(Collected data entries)
^^^^^^^^^^^^^^^^

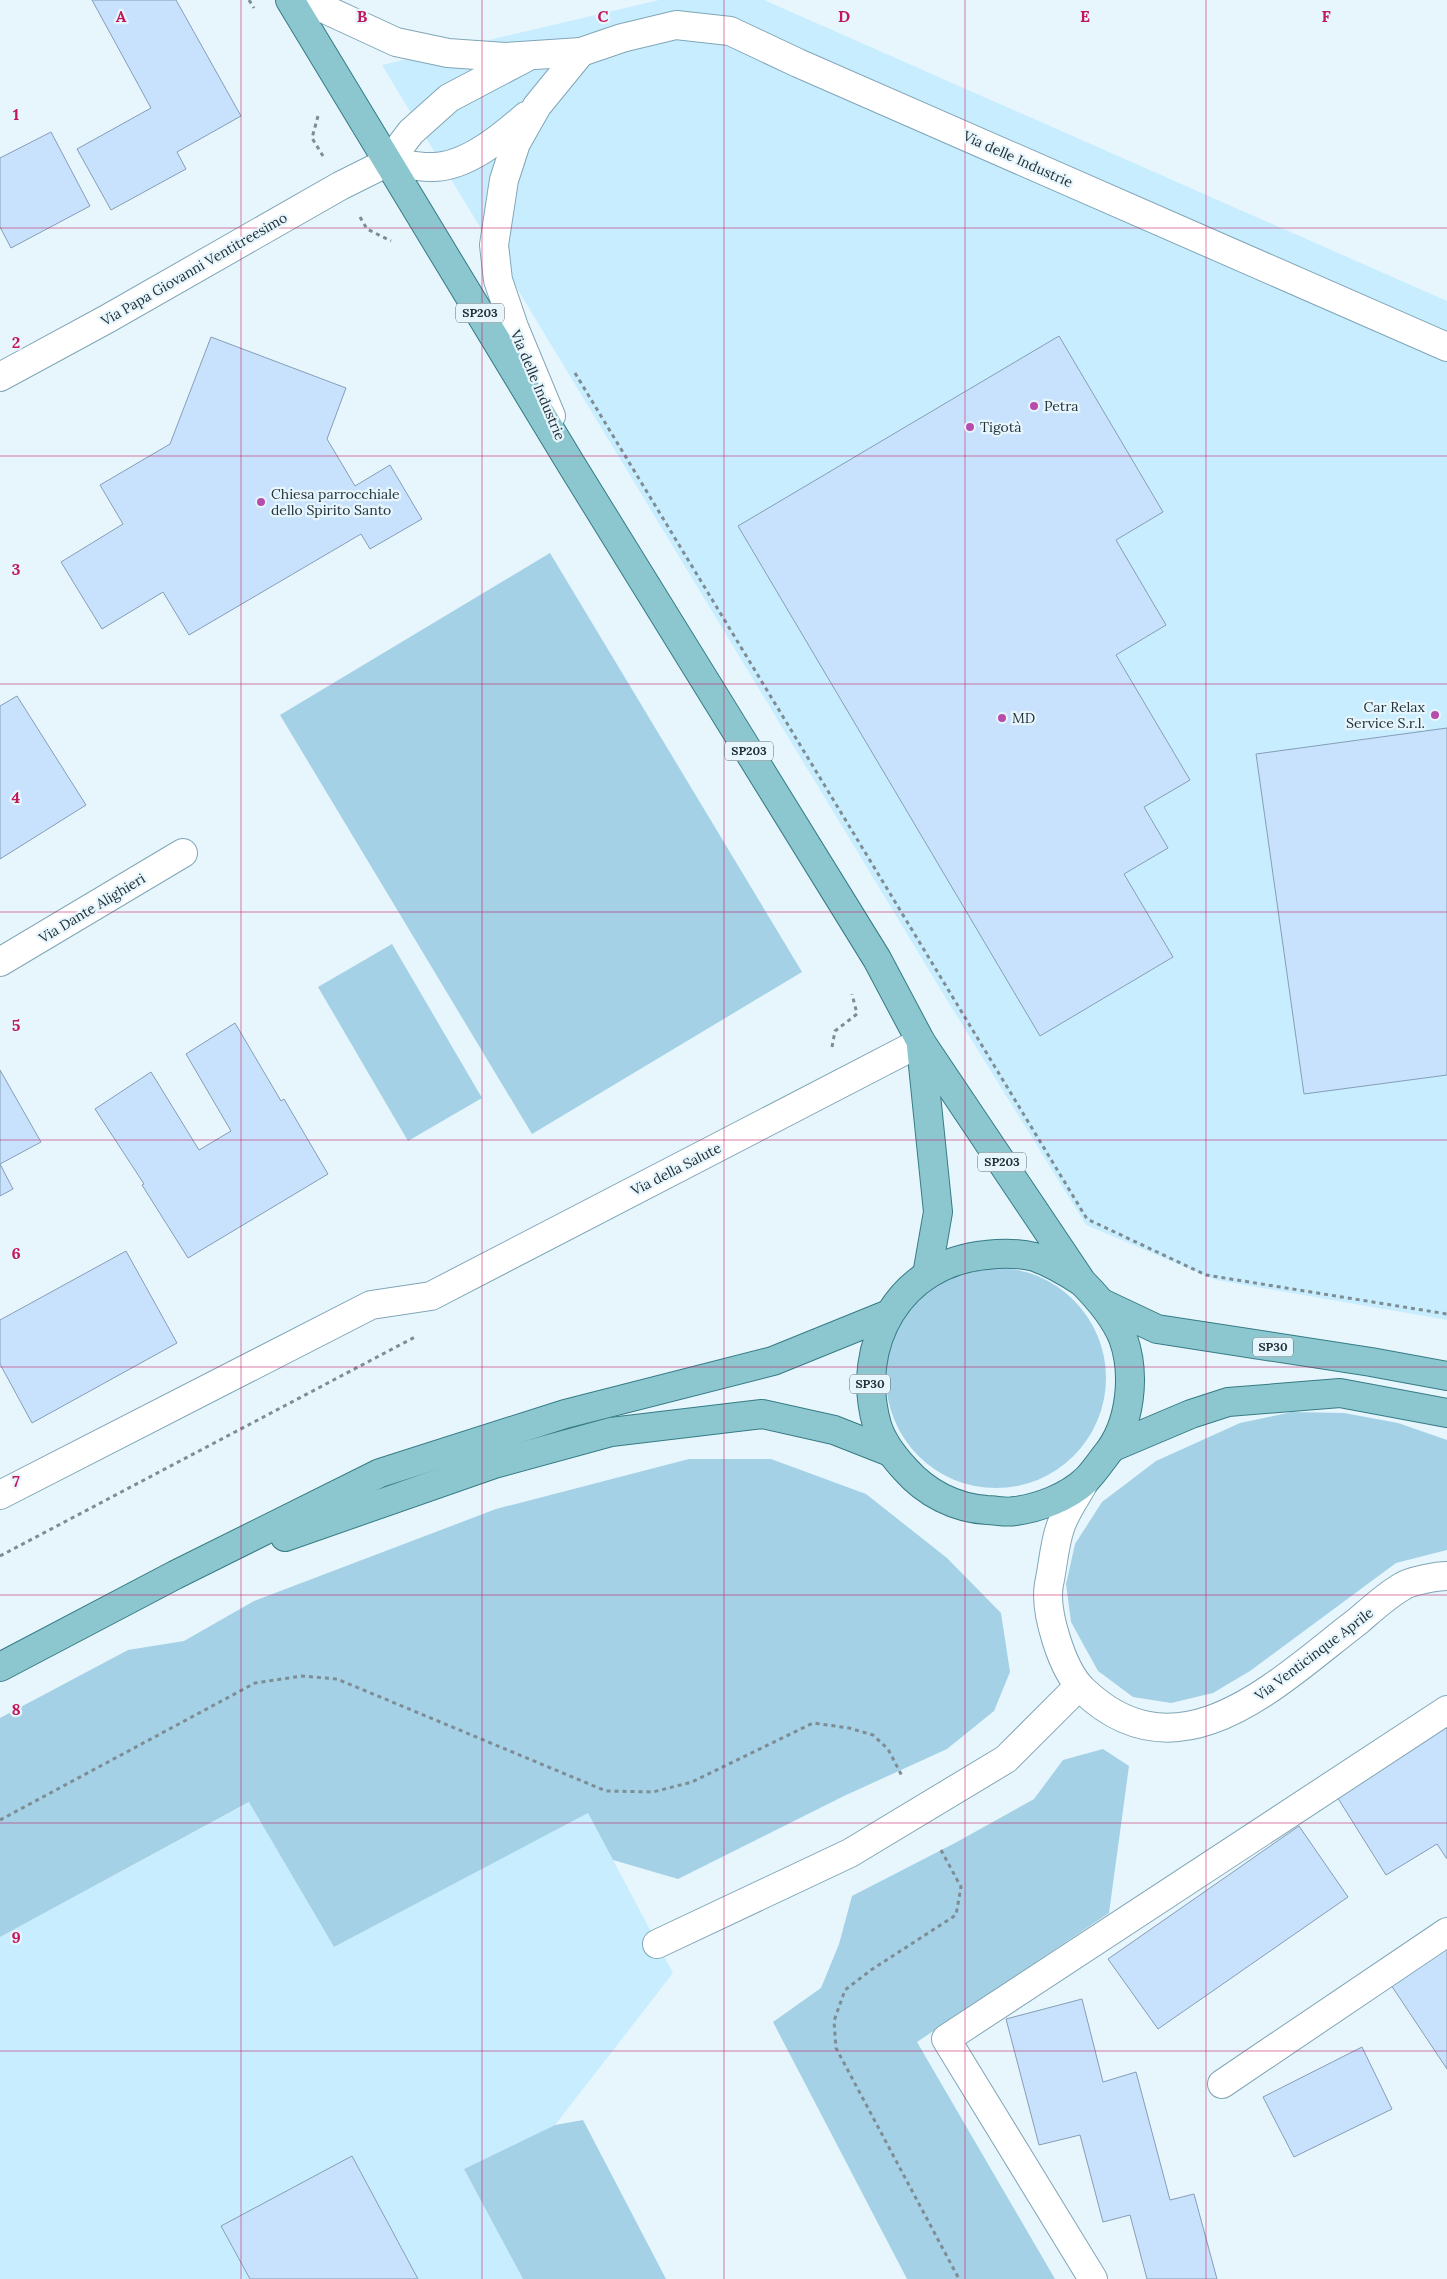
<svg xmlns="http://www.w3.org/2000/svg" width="1447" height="2279" viewBox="0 0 1447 2279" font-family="Lora,serif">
<rect width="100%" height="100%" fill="#e7f6fd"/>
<!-- built -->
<g fill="#c8edff">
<path d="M659,0H764L1447,301V1320L1216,1280L1086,1225L947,1000L382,65Z"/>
<path d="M250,1802L334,1947L588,1813L673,1973L555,2125L464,2169L523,2279H0V1937Z"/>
</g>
<!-- green -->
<g fill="#a4d1e6">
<path d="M550,553L802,972L532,1134L280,715Z"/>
<path d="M392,944L482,1098L408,1141L318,987Z"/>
<circle cx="996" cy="1378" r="110"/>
<path d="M1292,1412L1344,1413L1398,1423L1447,1440V1550L1396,1563L1250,1671L1213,1693L1171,1703L1133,1697L1098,1671L1071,1622L1066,1584L1075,1544L1102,1502L1156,1461L1240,1423Z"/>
<path d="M689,1459H771L866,1494L947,1558L1001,1613L1010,1672L994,1711L947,1749L844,1796L678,1879L613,1860L588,1813L334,1947L249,1802L0,1937V1718L128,1650L184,1641L254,1601L496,1509Z"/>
<path d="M1103,1749L1129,1766L1109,1913L917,2042L1055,2279H907L773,2022L821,1988L839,1944L852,1896L955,1843L1034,1799L1063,1760Z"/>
<path d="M583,2120L666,2279H523L464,2169L555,2125Z"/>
</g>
<!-- building -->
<g fill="#c8e2fd" stroke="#859eb7">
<path d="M92,0H176L241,116L177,152L186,169L111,210L77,149L151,108Z"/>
<path d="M51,132L90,206L11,248L0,227V158Z"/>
<path d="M1059,336L1163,512L1116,540L1166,625L1116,655L1190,780L1144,807L1168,848L1124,874L1173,957L1040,1036L738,526Z"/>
<path d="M211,337L346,388L327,439L355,486L390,465L422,519L370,549L361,534L189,635L163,592L102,629L61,562L123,524L100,485L170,444Z"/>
<path d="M17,696L86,805L0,859V706Z"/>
<path d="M1447,728V1075L1304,1094L1256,754Z"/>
<path d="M235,1023L281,1101L284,1099L328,1174L188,1258L142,1185L144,1184L95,1109L151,1072L199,1150L231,1131L186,1054Z"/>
<path d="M0,1070L41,1142L0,1164L13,1189L0,1196Z"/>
<path d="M126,1251L177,1343L32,1423L0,1364V1320Z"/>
<path d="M1447,1723V1859L1437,1844L1386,1875L1334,1792Z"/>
<path d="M1299,1826L1348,1897L1158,2029L1108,1959Z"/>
<path d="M1447,1939V2069L1387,1979Z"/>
<path d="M1082,1999L1103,2082L1136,2072L1170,2200L1194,2194L1217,2279H1147L1130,2215L1103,2222L1080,2135L1039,2145L1006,2019Z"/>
<path d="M1362,2047L1392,2109L1294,2157L1263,2097Z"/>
<path d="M352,2156L418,2279H250L221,2226Z"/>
</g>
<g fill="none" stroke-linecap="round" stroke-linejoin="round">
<!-- minor casing -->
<g stroke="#81a6b7" stroke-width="30">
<g id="minor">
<path d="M305,0L396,42L448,53L505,57L581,52L622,38L676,25L730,31L798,63L1447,347"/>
<path d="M388,162C402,164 417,167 431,167C465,168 502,137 526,116"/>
<path d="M0,377L107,319L340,186L388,162L411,132L449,98L525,58"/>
<path d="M551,416L514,327L498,280L494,245L504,180L516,143L537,106L581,52"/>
<path d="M0,962L183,853"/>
<path d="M1085,1481C1077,1496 1065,1512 1060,1528C1054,1546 1053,1566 1049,1584C1044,1611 1062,1670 1083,1690C1180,1783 1278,1682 1358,1621C1372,1609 1387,1595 1403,1586C1411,1581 1437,1576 1447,1576"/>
<path d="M0,1495L371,1305L431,1296L921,1042"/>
<path d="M657,1944L850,1853L1006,1759L1079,1686"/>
<path d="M1222,2084L1447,1932"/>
<path d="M1093,2279L946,2039L1447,1710"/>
</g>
</g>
<!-- major casing -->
<g stroke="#367b85" stroke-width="30">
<g id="major">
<path d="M290,0L571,464L877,959L921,1042L1082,1282C1098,1298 1114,1316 1123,1338C1136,1374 1131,1425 1106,1455C1100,1463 1093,1473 1086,1480C1068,1497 1039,1508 1015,1511C1006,1513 996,1510 987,1510C955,1508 926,1493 905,1469C893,1456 882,1442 877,1425C854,1344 900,1263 986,1255C1002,1253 1019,1253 1035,1257C1052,1263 1067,1272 1082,1282"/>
<path d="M921,1046L938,1212L927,1275"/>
<path d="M1104,1304L1157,1329L1371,1362L1447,1376"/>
<path d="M1113,1447L1191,1414L1228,1402L1340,1393L1447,1413"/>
<path d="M285,1537L494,1464L611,1432L762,1414L834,1430L890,1452"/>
<path d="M0,1667L175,1575L380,1473L565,1414L773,1361L889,1314"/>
</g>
</g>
<!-- path -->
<g stroke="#7e8d94" stroke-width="3" stroke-dasharray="4 4" stroke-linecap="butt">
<path d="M249,0L254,8"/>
<path d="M318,116L312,138L323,156"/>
<path d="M360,217L367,229L391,241"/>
<path d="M575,373L1087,1219L1206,1275L1447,1314"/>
<path d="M832,1047L835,1031L857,1014L852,994"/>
<path d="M0,1556L415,1337"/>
<path d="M0,1820L255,1683L302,1676L337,1679L606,1791L653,1792L692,1782L813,1723L849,1728L873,1735L888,1749L903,1778"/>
<path d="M941,1850L961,1887L956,1915L871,1970L845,1990L834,2021L836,2048L959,2279"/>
</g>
<!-- minor -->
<use href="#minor" stroke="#fff" stroke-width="28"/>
<!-- major -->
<use href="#major" stroke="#8cc7cf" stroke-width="28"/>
</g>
<!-- grid -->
<path fill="none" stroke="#c2185b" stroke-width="1" stroke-opacity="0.55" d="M241,0V2279M482,0V2279M724,0V2279M965,0V2279M1206,0V2279M0,228H1447M0,456H1447M0,684H1447M0,912H1447M0,1140H1447M0,1367H1447M0,1595H1447M0,1823H1447M0,2051H1447"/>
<!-- markers -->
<g fill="#b74cad" stroke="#e7f6fd" stroke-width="2">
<circle cx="1034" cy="406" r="5"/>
<circle cx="970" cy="427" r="5"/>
<circle cx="261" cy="502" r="5"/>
<circle cx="1435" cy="715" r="5"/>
<circle cx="1002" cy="718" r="5"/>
</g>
<g text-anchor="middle" stroke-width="4.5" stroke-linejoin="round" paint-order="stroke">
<!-- shield labels -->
<g fill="#e7f6fd" stroke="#5e6d73" stroke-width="1">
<rect x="456" y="303.5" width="48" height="19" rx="4"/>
<rect x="725" y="741.5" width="48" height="19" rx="4"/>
<rect x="978" y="1152.5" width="48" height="19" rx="4"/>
<rect x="1253" y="1337.5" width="40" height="19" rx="4"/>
<rect x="850" y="1374.5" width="40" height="19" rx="4"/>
</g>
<g font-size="12" font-weight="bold" fill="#233238">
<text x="480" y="317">SP203</text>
<text x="749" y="755">SP203</text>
<text x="1002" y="1166">SP203</text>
<text x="1273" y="1351">SP30</text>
<text x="870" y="1388">SP30</text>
</g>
<!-- street labels -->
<g font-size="14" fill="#233238" stroke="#e7f6fd">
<text transform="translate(1018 159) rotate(24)" y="5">Via delle Industrie</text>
<text transform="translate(194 269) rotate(-30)" y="5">Via Papa Giovanni Ventitreesimo</text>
<text transform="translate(538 385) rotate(67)" y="5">Via delle Industrie</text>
<text transform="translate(92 908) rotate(-31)" y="5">Via Dante Alighieri</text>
<text transform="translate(676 1169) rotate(-27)" y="5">Via della Salute</text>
<text transform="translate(1314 1654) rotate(-37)" y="5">Via Venticinque Aprile</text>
</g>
<!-- poi labels -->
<g font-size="14" fill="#233238" stroke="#e7f6fd" text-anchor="start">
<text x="1044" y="411">Petra</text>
<text x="980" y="432">Tigotà</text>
<text x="271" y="499">Chiesa parrocchiale<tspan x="271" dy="16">dello Spirito Santo</tspan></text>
<text x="1425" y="712" text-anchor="end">Car Relax<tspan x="1425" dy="16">Service S.r.l.</tspan></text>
<text x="1012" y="723">MD</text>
</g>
</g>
<g font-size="16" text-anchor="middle" font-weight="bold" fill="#c2185b" stroke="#e7f6fd" stroke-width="4.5" stroke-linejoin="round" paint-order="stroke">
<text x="121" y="22">A</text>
<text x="362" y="22">B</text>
<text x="603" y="22">C</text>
<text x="844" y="22">D</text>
<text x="1085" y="22">E</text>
<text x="1326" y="22">F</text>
<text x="16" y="120">1</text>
<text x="16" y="348">2</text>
<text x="16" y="575">3</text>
<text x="16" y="803">4</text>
<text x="16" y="1031">5</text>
<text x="16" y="1259">6</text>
<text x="16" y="1487">7</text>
<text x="16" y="1715">8</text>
<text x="16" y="1943">9</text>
</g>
</svg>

^^^^^^^^^^^^^^^^

:: Your assignment ::
In the records above, find every line with the word "linecap" and copy it.

:: Task answer ::
<g fill="none" stroke-linecap="round" stroke-linejoin="round">
<g stroke="#7e8d94" stroke-width="3" stroke-dasharray="4 4" stroke-linecap="butt">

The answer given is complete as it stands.